Unresolved questions regarding the effect of air pollution on DNA methylation

The previous sections suggest a range of foci in which uncertainty remains to be resolved, and other deficiencies in the literature are worth noting here [83]. For example, the extent to which exposures during specific developmental stages are most influential, relative to effects observed in relation to accumulated changes over prolonged periods, may have profound implications. Also, worth interrogation is whether or not there is a threshold concentration (or time-concentration product) of pollution that must be exceeded to be sufficient for a demonstrable health effect. Whatever the observed impact on DNAm, it would be valuable to know which particular elements of the air pollution mixture most potently drive such effects. It is also unclear whether changes in DNAm are due to global perturbations of enzymes such as TET or, if instead, effects are predominantly targeted to individual genes (Fig. 1 and Table 1) [19].

A further crucial unresolved question in environmental epigenetics is how changes in DNAm observed with acute exposures relate to the development of morbidity years later [84]. Typically, chronic exposures are assigned based on an average or other summarizing metrics, which inevitably reflects a series of shorter-term exposures that can be presumed to act cumulatively. In some, but certainly not all cases, changes in DNAm that correlate with long-term exposures are also altered by short-term exposure; a noteworthy example in the context of TRAP was recently exhibited [85], but few of such comparative attempts have been documented in humans. In a fish model comparing acute and chronic stress, 27% of the acute stress-induced changes in DNAm were also seen in response to chronic stress [86]. However, DNAm is reversible [87], and a controlled human study [55] demonstrated that circulating changes in DNAm observed within 30 h of acute exposure to TRAP alone did not carry over to a re-examination weeks later.

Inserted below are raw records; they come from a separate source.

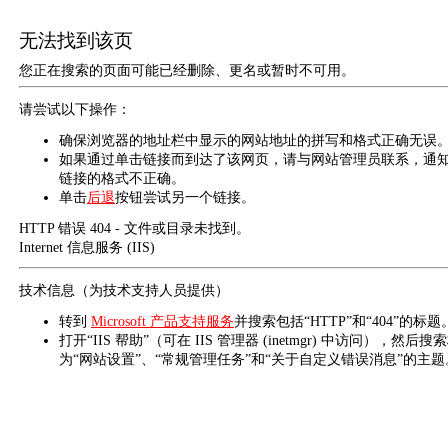
无法找到该页
您正在搜索的页面可能已经删除、更名或暂时不可用。
请尝试以下操作：
确保浏览器的地址栏中显示的网站地址的拼写和格式正确无误
如果通过单击链接而到达了该网页，请与网站管理员联系，通
链接的格式不正确。
单击
后退
按钮尝试另一个链接。
HTTP 错误 404 - 文件或目录未找到。
Internet 信息服务 (IIS)
技术信息（为技术支持人员提供）
转到
Microsoft 产品支持服务
并搜索包括“HTTP”和“404”的标题
打开“IIS 帮助”（可在 IIS 管理器 (inetmgr) 中访问），然后搜
为“网站设置”、“常规管理任务”和“关于自定义错误消息”的主题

A similar phenomenon was observed more recently in mice [88]. Since DNAm changes associated with TRAP may be at least in part remediable by acutely targeted interventions, our understanding of the temporal dynamics linking TRAP to longstanding and functionally relevant DNAm requires more investigation.

Conclusions

DNAm is both static and dynamic, with cell-type specific patterns maintained throughout life, and environmental exposures may mediate alterations in both gene-specific and average DNAm [33, 61]. Air pollution exposure is associated with changes in DNAm across the life course, from early effects during pregnancy through to old age. Often effects on DNAm in adulthood seem most apparent in association with longer periods of exposure, suggesting that changes take time or need to accumulate, but data for temporal resolution therein remains poorly developed, and it is possible that short-term peaks have long-term effects [39]. It remains unclear if effects are accelerated by early life air pollution exposure or whether disease development simply reflects cumulative exposures. The specific mechanisms through which air pollution modulates DNAm and ultimately causes disease are poorly described. An improved understanding of the mechanisms underlying the effects of air pollution exposure may allow more targeted preventative and remedial strategies.

As we better understand how changes in DNAm are associated with effects on health, we will better differentiate between causal associations, confounding in which another factor is primarily causative of change in DNAm and downstream morbidity, or even reverse causation, in which disease processes alter DNAm (Byrne and Drake 2019). Ultimately improved knowledge of how air pollution exposures lead to changes in DNAm and thus contribute to the risk of developing lung conditions, cardiovascular disease, and mental health disorders may enable preventative strategies to minimize the development of these chronic conditions.